Перепишите без изменений строки от той, где стоит «pose: elev=231.8 azim=211.9», до той, где стоит «Dot at: (386, 277)», включив обе граничные строки. Изображения в ответ не переносите.

----- ИСХОДНЫЕ ДАННЫЕ -----

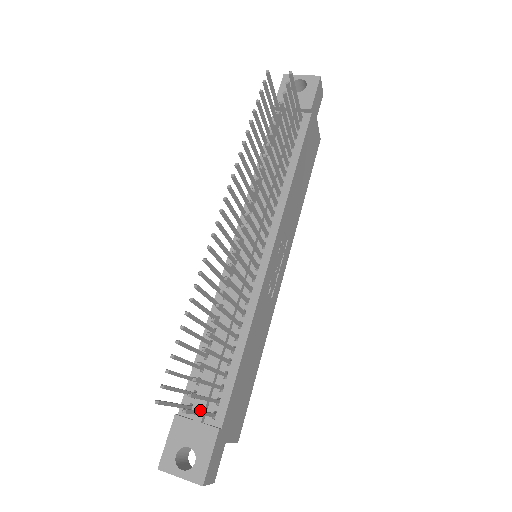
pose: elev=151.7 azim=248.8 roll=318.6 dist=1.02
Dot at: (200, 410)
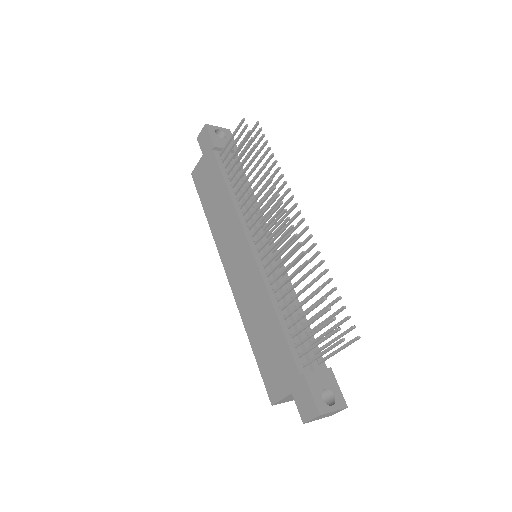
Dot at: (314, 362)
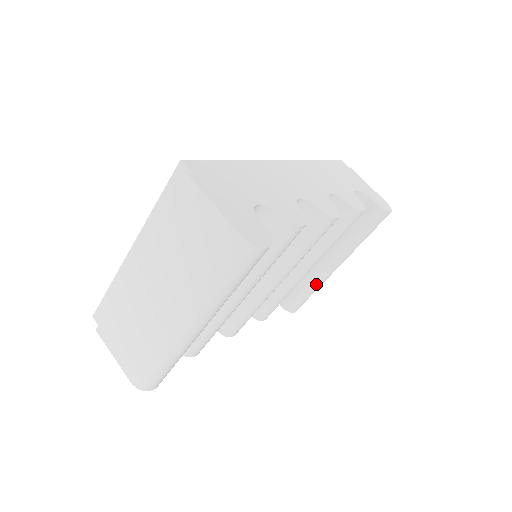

-----
----- ИСХОДНЫЕ ДАННЫЕ -----

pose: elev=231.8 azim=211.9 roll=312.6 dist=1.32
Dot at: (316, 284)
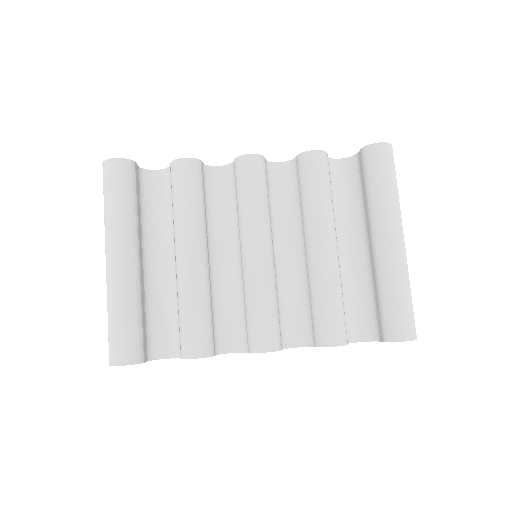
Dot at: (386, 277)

-----
----- ИСХОДНЫЕ ДАННЫЕ -----

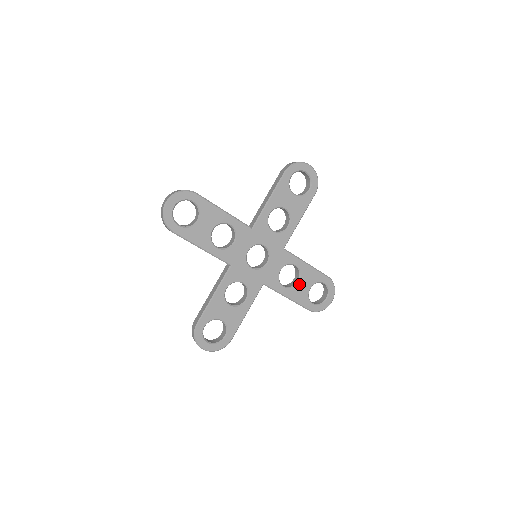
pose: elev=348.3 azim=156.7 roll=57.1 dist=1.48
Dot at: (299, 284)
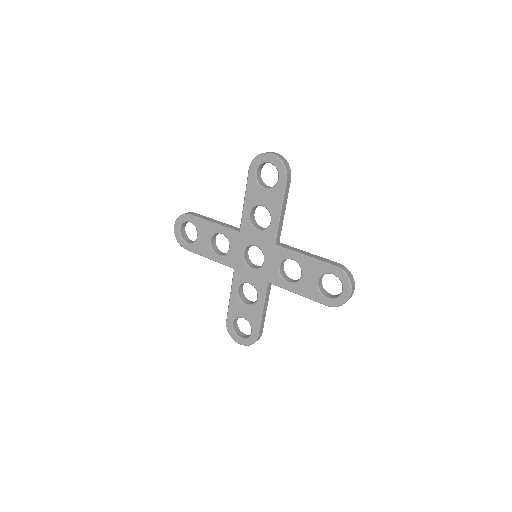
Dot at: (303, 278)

-----

= РЕШЕНИЕ ЗАДАНИЯ =
pose: elev=231.8 azim=211.9 roll=312.6 dist=1.32
Dot at: (316, 284)
Dot at: (386, 277)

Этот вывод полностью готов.